Kenneth Roth, Executive Director of Human Rights Watch


 
Izzat Ibrahim al-Duri, vice-chairman of Iraq's ruling Revolutionary Command Council (RCC) and deputy commander-in-chief of Iraq’s armed forces during Iraq's 1988 campaign of genocide against the country’s Kurdish population, is attending an Arab states’summit meeting in the Egyptian city of Sharm al-Sheikh scheduled to be held on Saturday, March 1. The Iraqi delegation also includes Iraq’s vice-president and long-time RCC member Taha Yassin Ramadan.
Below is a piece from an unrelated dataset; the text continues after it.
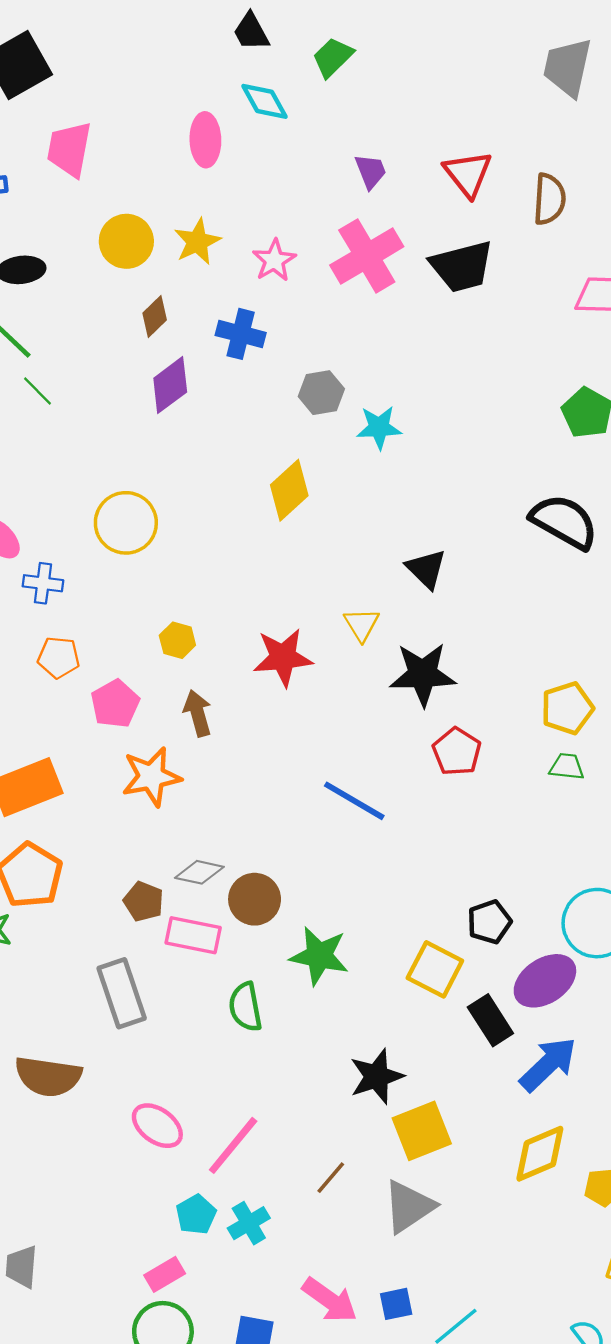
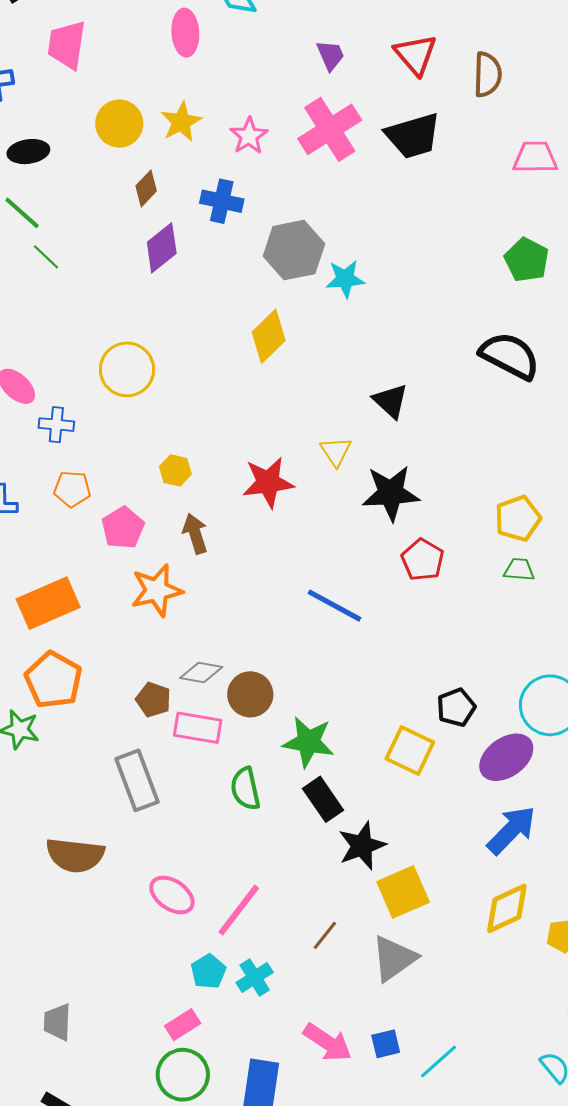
gray hexagon: (321, 393) -> (294, 250), size x1.5
black rectangle: (490, 1020) -> (323, 799), moved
“Izzat Ibrahim and Taha Ramadan, who are among Saddam Hussein's key associates, have been involved in some of Iraq's worst crime, including genocide," said Kenneth Roth, Executive Director of Human Rights Watch. "Egypt has a clear legal obligation to bring them to justice and the international community should back their prosecution." Egypt is obliged under international law to prosecute anyone on its soil responsible for genocide, torture, and serious violations of the laws of war.
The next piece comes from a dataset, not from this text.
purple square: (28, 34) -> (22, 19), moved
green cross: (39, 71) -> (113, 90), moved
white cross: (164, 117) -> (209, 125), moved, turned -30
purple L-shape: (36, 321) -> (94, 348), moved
Who is Izzat Ibrahim al-Duri?

Izzat Ibrahim al-Duri has been a leading figure in the Iraqi government of Saddam Hussein since the mid-1970s when he served as Minister of Interior. For most of the period since 1979, when Saddam Hussein took over as president and head of the Revolutionary Command Council, Ibrahim has served as Deputy Chair of the RCC—effectively number two in the government. In 1988, he was also a member of the RCC's Northern Affairs Committee that, along with the Ba'th Party's Northern Bureau Command, was the administrative backbone for the genocidal Anfal campaign against Iraq's Kurdish population. The Northern Affairs Committee placed its seal on a June 20, 1987 directive, coded SF/4008, which called for "special strikes”—i.e., chemical attacks—“to kill the largest number of persons" in designated zones, as well as the capture and execution of all adults found in prohibited areas. The directive remained in force as the standing orders for Iraqi armed forces and security services throughout the Anfal campaign and beyond. Izzat Ibrahim was reported in the Washington Post on January 24, 1991, as warning the people of Sulaimaniyya, a major city in the Kurdish north, "if you have forgotten Halabja, I would like to remind you that we are ready to repeat the operation." Halabja was the Kurdish city that was the target of a major Iraqi chemical weapons assault on March 16, 1988 that killed as many as 5,000 residents.

Who is Taha Yassin Ramadan?

Taha Yassin Ramadan, formerly Taha Jazrawi, has been a member of the ruling RCC since 1969, shortly after the Ba’th Party took power in Iraq. In 1970 he sat on a special court that sentenced forty-two persons to immediate execution for their alleged roles in a coup attempt against the government. He later headed the Ba’th Party paramilitary force known as the Popular Army, which reportedly played an active role in suppressing the March 1991 popular uprising in southern Iraq. That campaign, brutal in the extreme, was characterized by numerous extrajudicial executions, widespread arbitrary detentions and subsequent “disappearances,” and routine torture.

The Legal Basis for a Prosecution in Egypt

According to the United Nations Convention against Torture and Other Cruel, Inhuman or Degrading Treatment or Punishment, to which Egypt is a state party, Egypt is under an international legal obligation to prosecute -- or to extradite for prosecution -- persons on its territory accused of torture, no matter where the torture was committed. Similarly, under the United Nations Convention on the Prevention and Punishment of the Crime of Genocide, which Egypt has ratified, its governments undertook to prevent and to punish acts of genocide. Finally, Egypt has ratified the 1949 Geneva Conventions, which prescribe that states parties must apprehend persons alleged to have committed war crimes, and bring such persons, regardless of their nationality, before their own courts. War crimes include willful killing, torture and inhuman treatment.